The plaintiff, Adrian Schoolcraft, is a decorated U.S. Navy veteran who received multiple commendations as an eight-year member of the NYPD, according to a complaint filed yesterday in Manhattan federal court. The suit claims police officials tried to “intimidate” him and “retaliate” after he revealed an “illegal” policy requiring officers to boost arrests, falsify reports and suborn perjury to manipulate crime statistics.

Schoolcraft’s suit alleges he was taken from his home in Glendale, Queens, on Oct. 31 -- and confined against his will in Jamaica Hospital Center’s psychiatric ward for six days to “discredit his allegations.”

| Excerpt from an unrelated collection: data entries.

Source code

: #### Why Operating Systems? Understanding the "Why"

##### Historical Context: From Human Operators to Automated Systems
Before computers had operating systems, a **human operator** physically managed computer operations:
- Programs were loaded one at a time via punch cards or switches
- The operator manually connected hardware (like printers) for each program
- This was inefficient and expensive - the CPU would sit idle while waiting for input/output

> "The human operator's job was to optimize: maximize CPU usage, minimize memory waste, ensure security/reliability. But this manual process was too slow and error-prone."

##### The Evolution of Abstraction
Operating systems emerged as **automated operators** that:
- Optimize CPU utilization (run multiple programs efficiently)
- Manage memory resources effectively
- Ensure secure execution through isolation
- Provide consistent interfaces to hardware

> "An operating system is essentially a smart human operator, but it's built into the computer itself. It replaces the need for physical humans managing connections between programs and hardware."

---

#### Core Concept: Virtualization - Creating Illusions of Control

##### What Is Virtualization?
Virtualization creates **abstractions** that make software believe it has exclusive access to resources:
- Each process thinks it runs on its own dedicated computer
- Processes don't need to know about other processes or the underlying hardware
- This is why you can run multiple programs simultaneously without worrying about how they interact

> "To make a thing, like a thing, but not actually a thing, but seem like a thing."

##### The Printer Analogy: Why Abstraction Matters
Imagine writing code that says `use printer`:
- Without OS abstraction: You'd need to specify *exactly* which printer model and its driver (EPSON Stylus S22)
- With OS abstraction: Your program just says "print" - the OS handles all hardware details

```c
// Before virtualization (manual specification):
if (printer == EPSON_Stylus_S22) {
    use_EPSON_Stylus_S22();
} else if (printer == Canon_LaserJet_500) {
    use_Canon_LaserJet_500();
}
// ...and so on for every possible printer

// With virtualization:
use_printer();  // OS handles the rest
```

Police “unlawfully entered plaintiff’s home, had him forcibly removed in handcuffs, seized his personal effects, including evidence he had gathered documenting NYPD corruption,” before taking him to the facility, Schoolcraft said in the complaint.

Manipulated Statistics

Schoolcraft’s allegations of misconduct first came to light in February, when the New York Daily News reported that the 81st Precinct in the Bedford-Stuyvesant area of Brooklyn, where he was based, was under investigation for manipulating statistics in an effort to drive down reported crime rates.

The Village Voice, a weekly New York newspaper, published a series of articles in May detailing what said were recordings Schoolcraft made of precinct roll calls and meetings with supervisors and internal investigation units from July 2008 to September 2009. Some of the recordings were posted on the paper’s website.

Paul Browne, an NYPD spokesman, and Natifia Gaines, a spokeswoman for Jamaica Hospital’s owner, Medisys Health Network Center, declined to comment. Connie Pankratz, spokeswoman for New York City’s Law Department, said the city hasn’t received the lawsuit yet and declined to comment.

Schoolcraft, who has been suspended without pay since his alleged hospitalization in October, now lives in upstate New York, his lawyer, Jon Norinsberg, said in a telephone interview.

‘Campaign of Retaliation’

His father, Larry, sought advice on how to handle the department’s “campaign of retaliation and intimidation” from David Durk, who helped former NYPD detective Frank Serpico expose police corruption in the 1970s, the lawsuit says.

Durk contacted the department’s Internal Affairs Bureau in August 2009 to report alleged corruption in the 81st Precinct, where Serpico began his career. Serpico’s efforts to combat corruption in the NYPD were chronicled in the 1973 film “Serpico,” starring Al Pacino. Adrian Schoolcraft contacted internal affairs two days after Durk, according to the lawsuit.

New York City Mayor Michael Bloomberg is founder and majority owner of Bloomberg LP, the parent company of Bloomberg News.

The case is Schoolcraft v. The City of New York, 10-06005, U.S. District Court for the Southern District of New York (Manhattan).